The New strategic era: IIB Council adopts Development Strategy until 2023

The New strategic era: IIB Council adopts Development Strategy until 2023

On June 26-27, 2017, the 107th Meeting of the Council of the International Investment Bank (IIB) took place in the Romanian capital Bucharest, gaining per se a historical significance in the context of the future of the Bank, which activities were relaunched as a result of the comprehensive reform of the year 2012. Its premier outcome is the unanimous approval by the member-states of the IIB’s Development Strategy for the period 2018-2022, which determines the global vector of the multilateral development institution’s growth path not only for the next five years, but its longer-term strategic guides.

The Heads of Delegations highly apprised the quality of the document, which has become the result of close dialogue and cooperation of the Bank's management with the Delegations of the member states, as well as with the World Bank’s consultants. Following the common opinion, the presented Strategy not only meets the actual needs of the members, but also soundly designed to provide for the further development of the IIB in the new geo-political and geo-economic realities.

The next strategic cycle is aimed at enhancing the role of the IIB as an effective multilateral financial institution, which operates in the interests of sustainable development of the economies of its shareholders. That is why the Bank's updated mission is defined as "facilitating connectivity and integration between the economies of the Bank’s member states in order to ensure sustainable and inclusive growth, competitiveness of national economies, backed by the existing historical ties.”

The implementation of the so called “Bucharest Strategy” shall provide for a two-fold growth of assets and of the loan portfolio on a five-year horizon, further qualitative improvement of customer relations, development of flexible product and service offerings in each of its member states, achievement of a greater level of financial stability and institutional maturity, in particular by transition to a three-tier corporate management system. Strategic priorities also include: expansion of the Bank’s mandate through financing export-import transactions, providing direct financing and bank guarantees, as well as trade finance and money market instruments, participation in and organization of syndications.

Among the prospective business and functional areas are: equity investments, participation in funds, provision of technical assistance and advisory services, gradual expansion of the operations’ geography and of the funding base, including by way of potential increase in the number of the Bank’s shareholders and participants with a special status. At the same time, the Bank will strive to continuously improve its operational model with the focus on the development of partnerships, credit process, risk management, compliance and internal control, as well as a motivation system.

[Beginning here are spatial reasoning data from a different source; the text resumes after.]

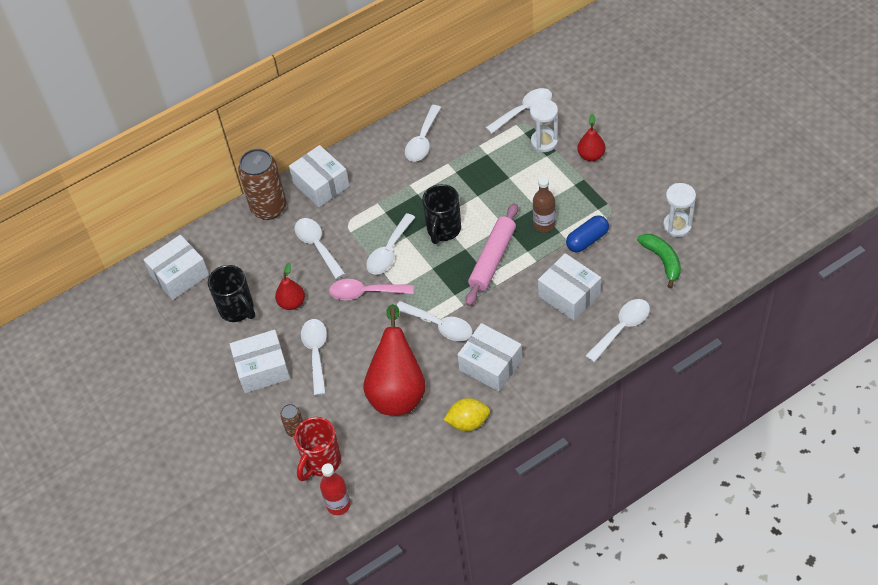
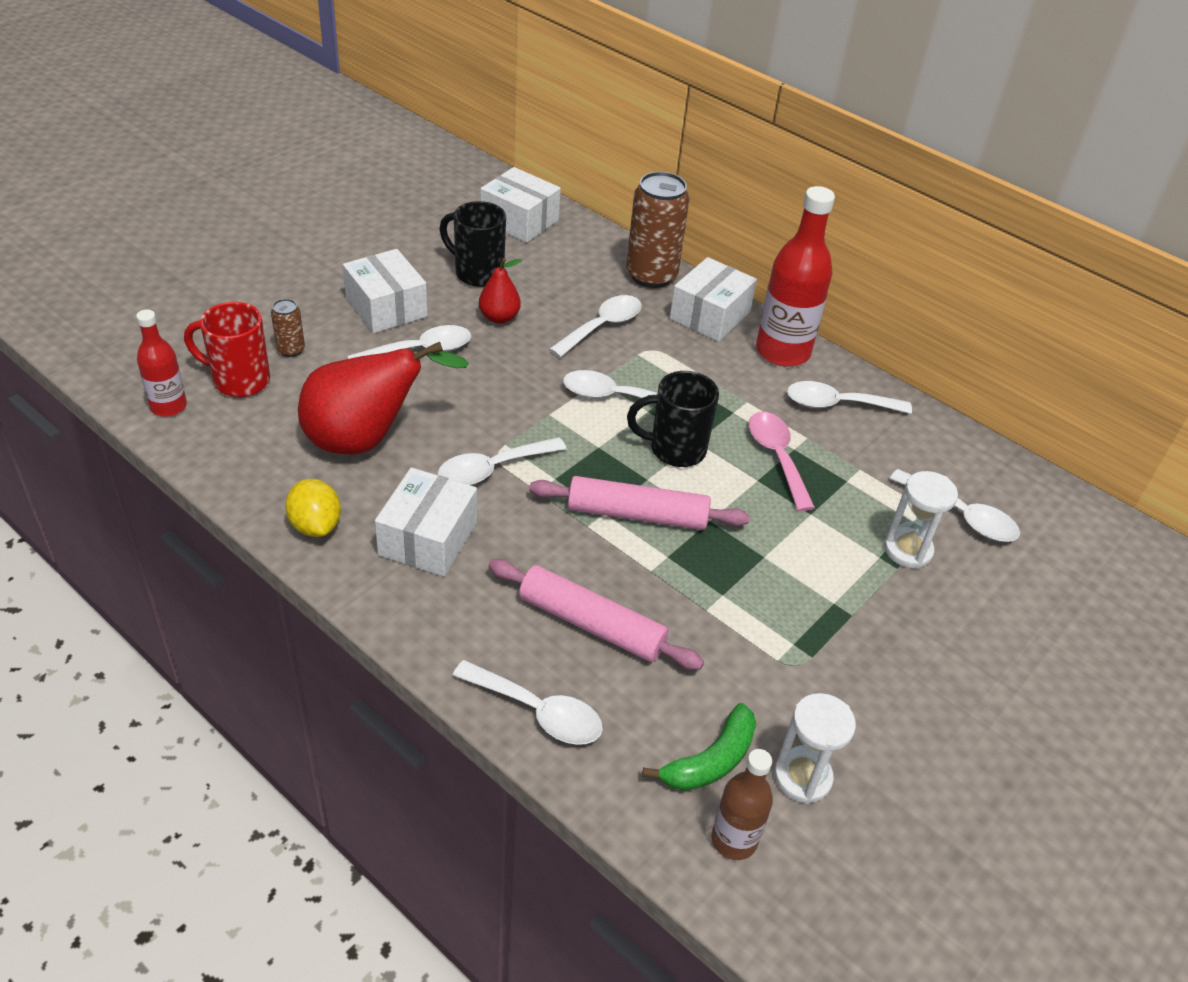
camera: 65 degrees right, 10 degrees down
black mug [208,265,255,322] -> black mug turned 90 degrees clockwise [440,201,506,287]
pink spoon [329,279,414,300] -> pink spoon moved to [749,412,815,511]
white spoon [396,301,472,341] -> white spoon turned 45 degrees clockwise [437,437,566,485]
brown bottle [533,177,556,233] -> brown bottle moved to [711,749,773,860]
white box [538,253,601,321] -> pink rolling pin [488,559,704,670]
blue capsule [566,215,609,252] -> none
red pear [577,114,605,161] -> none
none -> red bottle [756,186,835,367]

"The general line for the further development of the IIB is not just to preserve its achievements, but to multiply the effect for national economies in the new realities by firmly gaining the role of a Bank-Integrator, which acts in the interests of all member-states and every single one of them. This is also one of the key distinctive features of the new Strategy - a most precise definition of value-added for each of the countries with greater business orientation of the Bank's activities. The value proposition will be detailed in individual country strategies, which the shareholders instructed us to draft before the end of the year," - commented the Chairman of the IIB Board, Nikolay Kosov.

“The Bucharest Summit” gained yet another momentum by having for the first time ever a sovereign state, the Republic of Belarus, as a participant in the Open session in the capacity of the IIB’s Observer. This status was granted to the country in March 2017. For several years, the IIB has been successfully implementing the trade finance programme, a significant volume of which accounts for Belarusian counterparties, financial and banking institutions.

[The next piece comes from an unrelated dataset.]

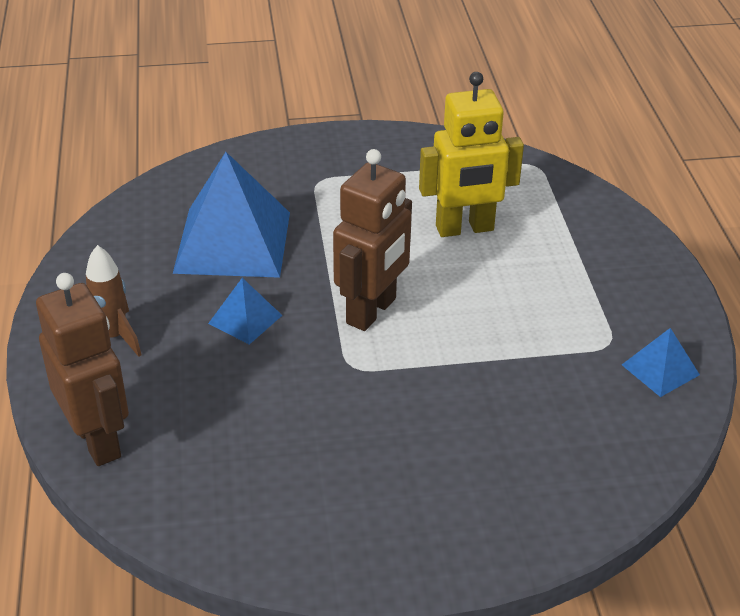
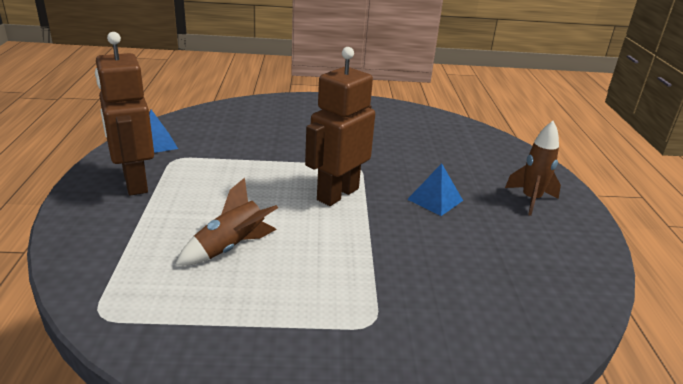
camera: 175 degrees left, 10 degrees down
brown robot [36,273,129,466] -> brown robot moved to [95,32,154,195]
blue pyramid [173,152,290,278] -> none
yellow robot [419,72,524,237] -> brown rocket [175,178,278,266]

The Council Meeting also saw the presentation the IIB Public Annual Report for 2016, the first ever in the newest history of the institution, which was highly praised by the Delegations.

On June 27, 2017, within the course of the Open Session of the Council, the Heads of the Delegations as well as Mr. Taras Nadolniy, Deputy Chairman the National Bank of Belarus, along with other observers of the IIB made their statements; a number of documents were signed, including the Multilateral Memorandum on Cooperation between the IIB and the Chambers of Commerce and Industry of the member-states, as well as a number of credit and guarantee agreements.

The programme of public events was followed by the International Business Forum that brought together about 150 representatives of businesses, governments, commercial banks and IFIs such as AIIB, IFC, EBRD, BSTDB, EDB, EIF, EIB, as well as entrepreneurs and experts from Romania and other countries.

Since the Meeting of the Council took place in the capital of Romania - the state with one of the largest loan portfolio of the IIB, the event was co-organized with the Ministry of Public Finance of Romania and BT Capital Partners and was held under the general theme of "New Multilateral Business Opportunities for Romania".

During three sessions participants discussed the development prospects of the Romanian economy and the stock market, the growth of investment activity in the country and in the region of the Central and Eastern Europe in general, the potential of «green» financing as an effective tool for IFIs’ cooperation, as well as the possibility of expanding trade finance and exporting-import operations with the participation of the IIB’s member states.

On the sidelines of the events, there were a number of bilateral meetings held between the Chairman of the IIB Board, Nikolay Kosov, and the senior executives of the Ministry of Public Finance, the Ministry of Foreign Affairs of Romania and a number of leading local companies and financial organizations. The common keynote of those was a mutual interest to find specific steps for further increase of the Bank's operational activity on the Romanian track.